#### Extracted page text data:
####################

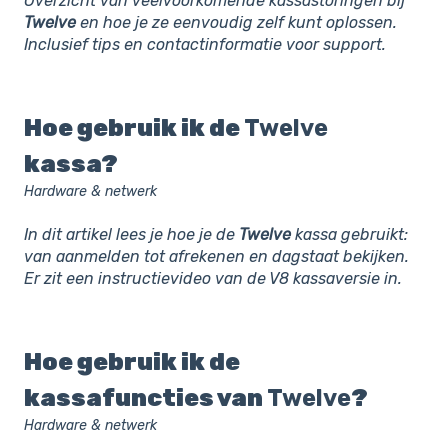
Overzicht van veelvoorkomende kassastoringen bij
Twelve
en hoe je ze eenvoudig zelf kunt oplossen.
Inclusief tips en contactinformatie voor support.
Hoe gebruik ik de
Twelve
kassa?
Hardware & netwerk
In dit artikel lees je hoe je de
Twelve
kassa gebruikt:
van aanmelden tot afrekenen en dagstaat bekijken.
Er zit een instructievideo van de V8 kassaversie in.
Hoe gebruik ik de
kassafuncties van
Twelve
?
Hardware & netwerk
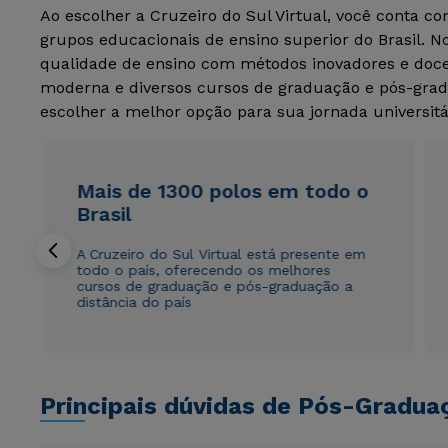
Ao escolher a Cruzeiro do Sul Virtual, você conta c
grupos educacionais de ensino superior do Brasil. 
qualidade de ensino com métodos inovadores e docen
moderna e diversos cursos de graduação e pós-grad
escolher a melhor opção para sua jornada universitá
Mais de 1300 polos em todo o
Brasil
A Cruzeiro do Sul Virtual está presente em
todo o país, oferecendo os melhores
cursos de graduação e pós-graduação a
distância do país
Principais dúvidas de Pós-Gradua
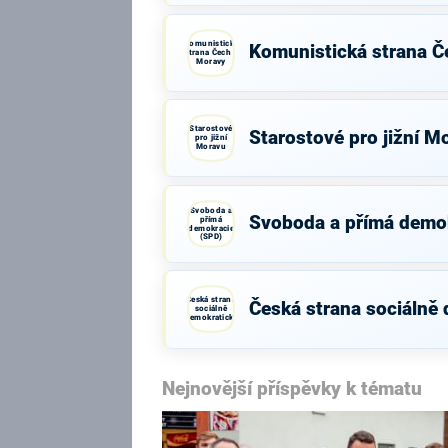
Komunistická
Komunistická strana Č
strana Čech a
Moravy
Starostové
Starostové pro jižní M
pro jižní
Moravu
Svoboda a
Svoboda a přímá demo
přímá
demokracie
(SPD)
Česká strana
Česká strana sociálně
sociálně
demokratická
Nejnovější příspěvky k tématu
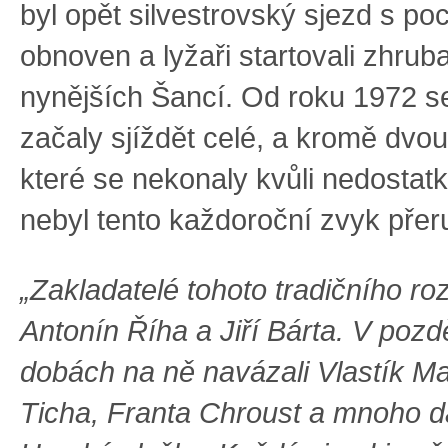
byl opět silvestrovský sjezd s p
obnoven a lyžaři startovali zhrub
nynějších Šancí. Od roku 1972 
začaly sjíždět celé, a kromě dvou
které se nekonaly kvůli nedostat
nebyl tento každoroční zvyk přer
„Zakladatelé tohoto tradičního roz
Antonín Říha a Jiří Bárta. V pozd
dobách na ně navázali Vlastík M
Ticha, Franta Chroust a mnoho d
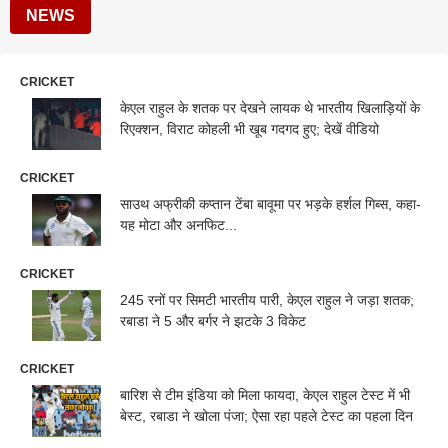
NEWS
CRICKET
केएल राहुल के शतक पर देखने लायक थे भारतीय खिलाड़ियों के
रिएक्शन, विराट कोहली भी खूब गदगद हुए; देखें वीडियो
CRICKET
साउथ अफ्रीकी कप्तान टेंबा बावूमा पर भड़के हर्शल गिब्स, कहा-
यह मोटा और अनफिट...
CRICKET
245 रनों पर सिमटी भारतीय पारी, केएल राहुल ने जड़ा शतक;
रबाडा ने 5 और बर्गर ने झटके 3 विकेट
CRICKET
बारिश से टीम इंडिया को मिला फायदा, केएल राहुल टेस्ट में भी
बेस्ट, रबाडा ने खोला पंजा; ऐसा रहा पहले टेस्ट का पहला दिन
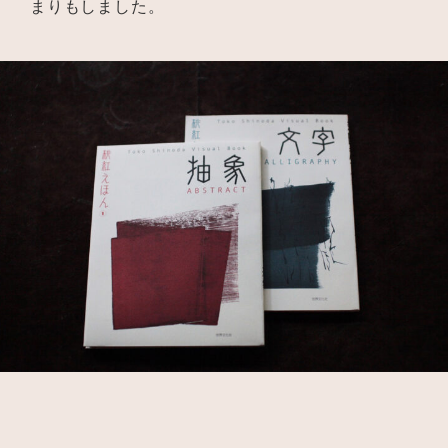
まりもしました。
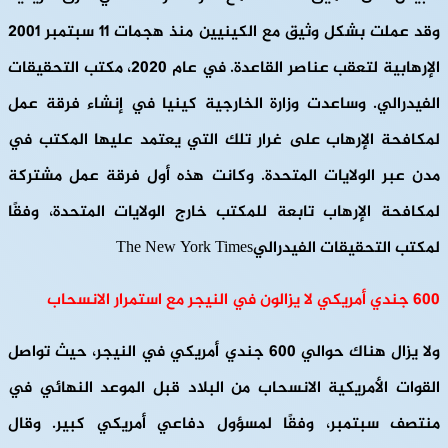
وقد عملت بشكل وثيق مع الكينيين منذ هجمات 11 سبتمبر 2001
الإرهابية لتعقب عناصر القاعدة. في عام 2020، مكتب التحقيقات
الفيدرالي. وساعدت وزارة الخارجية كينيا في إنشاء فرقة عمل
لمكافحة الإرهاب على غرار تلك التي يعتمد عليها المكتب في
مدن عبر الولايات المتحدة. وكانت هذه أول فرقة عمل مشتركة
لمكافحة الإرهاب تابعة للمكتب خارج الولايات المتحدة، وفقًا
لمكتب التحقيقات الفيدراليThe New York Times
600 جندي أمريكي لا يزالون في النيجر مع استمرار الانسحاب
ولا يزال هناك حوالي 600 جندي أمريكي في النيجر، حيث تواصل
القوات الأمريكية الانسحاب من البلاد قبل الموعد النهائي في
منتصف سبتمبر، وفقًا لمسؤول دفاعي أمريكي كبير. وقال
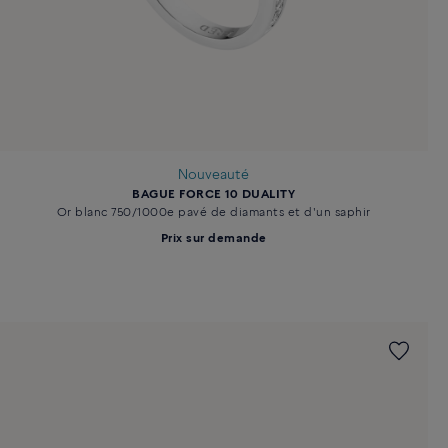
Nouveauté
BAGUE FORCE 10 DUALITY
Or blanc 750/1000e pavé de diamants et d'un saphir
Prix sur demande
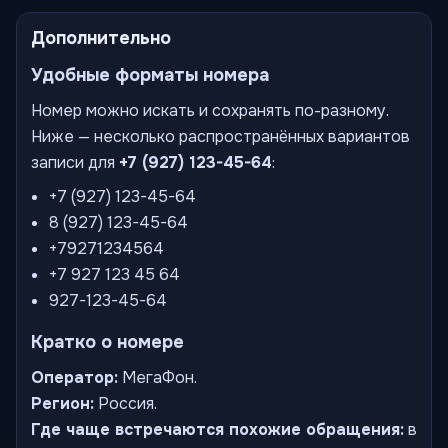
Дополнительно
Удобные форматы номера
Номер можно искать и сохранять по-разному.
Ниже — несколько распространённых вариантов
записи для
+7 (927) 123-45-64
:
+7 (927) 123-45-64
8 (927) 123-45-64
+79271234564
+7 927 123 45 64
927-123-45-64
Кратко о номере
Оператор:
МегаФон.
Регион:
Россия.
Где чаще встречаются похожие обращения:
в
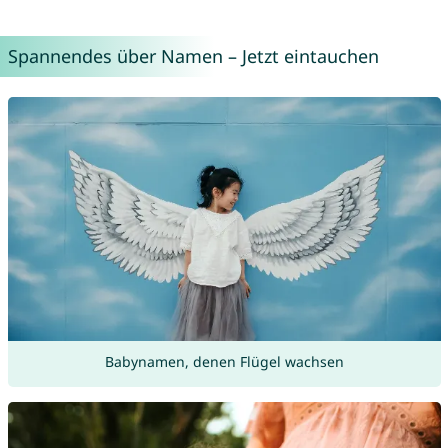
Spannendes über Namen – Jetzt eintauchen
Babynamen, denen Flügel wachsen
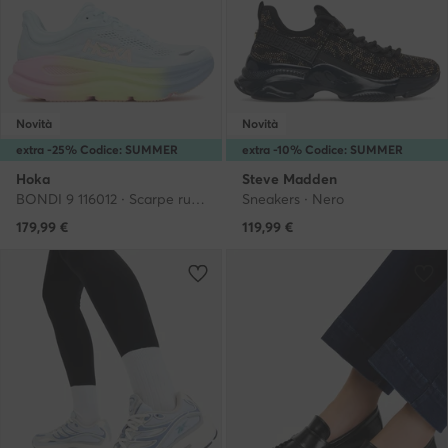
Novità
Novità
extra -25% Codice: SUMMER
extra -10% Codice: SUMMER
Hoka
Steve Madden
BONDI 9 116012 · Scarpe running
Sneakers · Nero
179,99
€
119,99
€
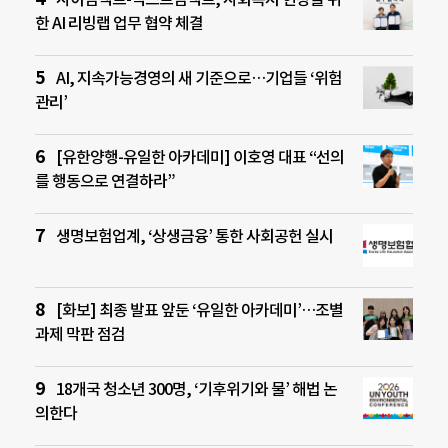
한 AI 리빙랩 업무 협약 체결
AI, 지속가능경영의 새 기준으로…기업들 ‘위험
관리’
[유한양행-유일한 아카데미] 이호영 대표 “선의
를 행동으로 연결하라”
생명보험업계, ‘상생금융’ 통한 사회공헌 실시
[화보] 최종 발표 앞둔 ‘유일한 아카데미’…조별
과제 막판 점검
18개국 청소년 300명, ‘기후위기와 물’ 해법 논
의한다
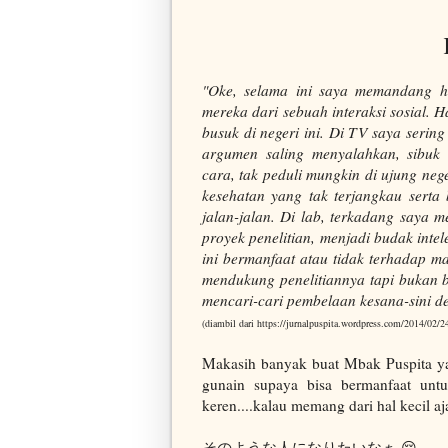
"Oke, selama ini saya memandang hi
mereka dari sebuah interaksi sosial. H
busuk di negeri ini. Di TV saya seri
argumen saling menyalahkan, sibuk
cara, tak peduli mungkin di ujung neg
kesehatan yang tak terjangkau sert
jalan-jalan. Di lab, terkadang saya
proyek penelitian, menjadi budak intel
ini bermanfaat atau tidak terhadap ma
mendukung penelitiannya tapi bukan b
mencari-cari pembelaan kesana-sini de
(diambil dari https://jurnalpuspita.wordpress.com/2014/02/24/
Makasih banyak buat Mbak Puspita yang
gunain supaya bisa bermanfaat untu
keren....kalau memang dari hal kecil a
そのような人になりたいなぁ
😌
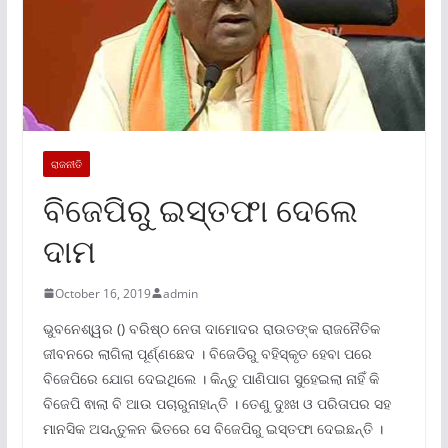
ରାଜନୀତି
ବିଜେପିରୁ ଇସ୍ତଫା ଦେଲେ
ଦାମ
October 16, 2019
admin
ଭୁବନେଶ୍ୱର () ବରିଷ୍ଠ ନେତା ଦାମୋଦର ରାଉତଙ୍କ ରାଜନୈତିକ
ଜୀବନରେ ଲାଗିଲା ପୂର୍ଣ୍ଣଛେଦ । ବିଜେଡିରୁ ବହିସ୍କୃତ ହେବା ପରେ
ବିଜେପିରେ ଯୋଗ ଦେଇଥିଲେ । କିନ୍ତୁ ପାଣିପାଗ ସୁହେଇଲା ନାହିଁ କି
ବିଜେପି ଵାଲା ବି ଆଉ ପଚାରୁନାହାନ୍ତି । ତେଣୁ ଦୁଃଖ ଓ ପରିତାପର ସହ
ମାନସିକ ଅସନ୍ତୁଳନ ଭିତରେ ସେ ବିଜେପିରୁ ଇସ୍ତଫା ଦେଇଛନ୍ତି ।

####################

#### WHAT IS BEING ASKED:
Reproduce the extracted text from all the entries above, substituting "Hardware en netwerk" for every occurrence of "Hardware & netwerk" and keeping everything else the same. Leave the pictures out of your answer.

#### SOLUTION TO THE EXERCISE:
Overzicht van veelvoorkomende kassastoringen bij
Twelve
en hoe je ze eenvoudig zelf kunt oplossen.
Inclusief tips en contactinformatie voor support.
Hoe gebruik ik de
Twelve
kassa?
Hardware en netwerk
In dit artikel lees je hoe je de
Twelve
kassa gebruikt:
van aanmelden tot afrekenen en dagstaat bekijken.
Er zit een instructievideo van de V8 kassaversie in.
Hoe gebruik ik de
kassafuncties van
Twelve
?
Hardware en netwerk
Ao escolher a Cruzeiro do Sul Virtual, você conta c
grupos educacionais de ensino superior do Brasil. 
qualidade de ensino com métodos inovadores e docen
moderna e diversos cursos de graduação e pós-grad
escolher a melhor opção para sua jornada universitá
Mais de 1300 polos em todo o
Brasil
A Cruzeiro do Sul Virtual está presente em
todo o país, oferecendo os melhores
cursos de graduação e pós-graduação a
distância do país
Principais dúvidas de Pós-Gradua
Komunistická
Komunistická strana Č
strana Čech a
Moravy
Starostové
Starostové pro jižní M
pro jižní
Moravu
Svoboda a
Svoboda a přímá demo
přímá
demokracie
(SPD)
Česká strana
Česká strana sociálně
sociálně
demokratická
Nejnovější příspěvky k tématu
byl opět silvestrovský sjezd s p
obnoven a lyžaři startovali zhrub
nynějších Šancí. Od roku 1972 
začaly sjíždět celé, a kromě dvou
které se nekonaly kvůli nedostat
nebyl tento každoroční zvyk přer
„Zakladatelé tohoto tradičního roz
Antonín Říha a Jiří Bárta. V pozd
dobách na ně navázali Vlastík M
Ticha, Franta Chroust a mnoho d
NEWS
CRICKET
केएल राहुल के शतक पर देखने लायक थे भारतीय खिलाड़ियों के
रिएक्शन, विराट कोहली भी खूब गदगद हुए; देखें वीडियो
CRICKET
साउथ अफ्रीकी कप्तान टेंबा बावूमा पर भड़के हर्शल गिब्स, कहा-
यह मोटा और अनफिट...
CRICKET
245 रनों पर सिमटी भारतीय पारी, केएल राहुल ने जड़ा शतक;
रबाडा ने 5 और बर्गर ने झटके 3 विकेट
CRICKET
बारिश से टीम इंडिया को मिला फायदा, केएल राहुल टेस्ट में भी
बेस्ट, रबाडा ने खोला पंजा; ऐसा रहा पहले टेस्ट का पहला दिन
まりもしました。
وقد عملت بشكل وثيق مع الكينيين منذ هجمات 11 سبتمبر 2001
الإرهابية لتعقب عناصر القاعدة. في عام 2020، مكتب التحقيقات
الفيدرالي. وساعدت وزارة الخارجية كينيا في إنشاء فرقة عمل
لمكافحة الإرهاب على غرار تلك التي يعتمد عليها المكتب في
مدن عبر الولايات المتحدة. وكانت هذه أول فرقة عمل مشتركة
لمكافحة الإرهاب تابعة للمكتب خارج الولايات المتحدة، وفقًا
لمكتب التحقيقات الفيدراليThe New York Times
600 جندي أمريكي لا يزالون في النيجر مع استمرار الانسحاب
ولا يزال هناك حوالي 600 جندي أمريكي في النيجر، حيث تواصل
القوات الأمريكية الانسحاب من البلاد قبل الموعد النهائي في
منتصف سبتمبر، وفقًا لمسؤول دفاعي أمريكي كبير. وقال
Nouveauté
BAGUE FORCE 10 DUALITY
Or blanc 750/1000e pavé de diamants et d'un saphir
Prix sur demande
Дополнительно
Удобные форматы номера
Номер можно искать и сохранять по-разному.
Ниже — несколько распространённых вариантов
записи для
+7 (927) 123-45-64
:
+7 (927) 123-45-64
8 (927) 123-45-64
+79271234564
+7 927 123 45 64
927-123-45-64
Кратко о номере
Оператор:
МегаФон.
Регион:
Россия.
Где чаще встречаются похожие обращения:
в
Spannendes über Namen – Jetzt eintauchen
Babynamen, denen Flügel wachsen
Novità
Novità
extra -25% Codice: SUMMER
extra -10% Codice: SUMMER
Hoka
Steve Madden
BONDI 9 116012 · Scarpe running
Sneakers · Nero
179,99
€
119,99
€
한 AI 리빙랩 업무 협약 체결
AI, 지속가능경영의 새 기준으로…기업들 ‘위험
관리’
[유한양행-유일한 아카데미] 이호영 대표 “선의
를 행동으로 연결하라”
생명보험업계, ‘상생금융’ 통한 사회공헌 실시
[화보] 최종 발표 앞둔 ‘유일한 아카데미’…조별
과제 막판 점검
18개국 청소년 300명, ‘기후위기와 물’ 해법 논
의한다
"Oke, selama ini saya memandang hi
mereka dari sebuah interaksi sosial. H
busuk di negeri ini. Di TV saya seri
argumen saling menyalahkan, sibuk
cara, tak peduli mungkin di ujung neg
kesehatan yang tak terjangkau sert
jalan-jalan. Di lab, terkadang saya
proyek penelitian, menjadi budak intel
ini bermanfaat atau tidak terhadap ma
mendukung penelitiannya tapi bukan b
mencari-cari pembelaan kesana-sini de
(diambil dari https://jurnalpuspita.wordpress.com/2014/02/24/
Makasih banyak buat Mbak Puspita yang
gunain supaya bisa bermanfaat untu
keren....kalau memang dari hal kecil a
そのような人になりたいなぁ
😌
ରାଜନୀତି
ବିଜେପିରୁ ଇସ୍ତଫା ଦେଲେ
ଦାମ
October 16, 2019
admin
ଭୁବନେଶ୍ୱର () ବରିଷ୍ଠ ନେତା ଦାମୋଦର ରାଉତଙ୍କ ରାଜନୈତିକ
ଜୀବନରେ ଲାଗିଲା ପୂର୍ଣ୍ଣଛେଦ । ବିଜେଡିରୁ ବହିସ୍କୃତ ହେବା ପରେ
ବିଜେପିରେ ଯୋଗ ଦେଇଥିଲେ । କିନ୍ତୁ ପାଣିପାଗ ସୁହେଇଲା ନାହିଁ କି
ବିଜେପି ଵାଲା ବି ଆଉ ପଚାରୁନାହାନ୍ତି । ତେଣୁ ଦୁଃଖ ଓ ପରିତାପର ସହ
ମାନସିକ ଅସନ୍ତୁଳନ ଭିତରେ ସେ ବିଜେପିରୁ ଇସ୍ତଫା ଦେଇଛନ୍ତି ।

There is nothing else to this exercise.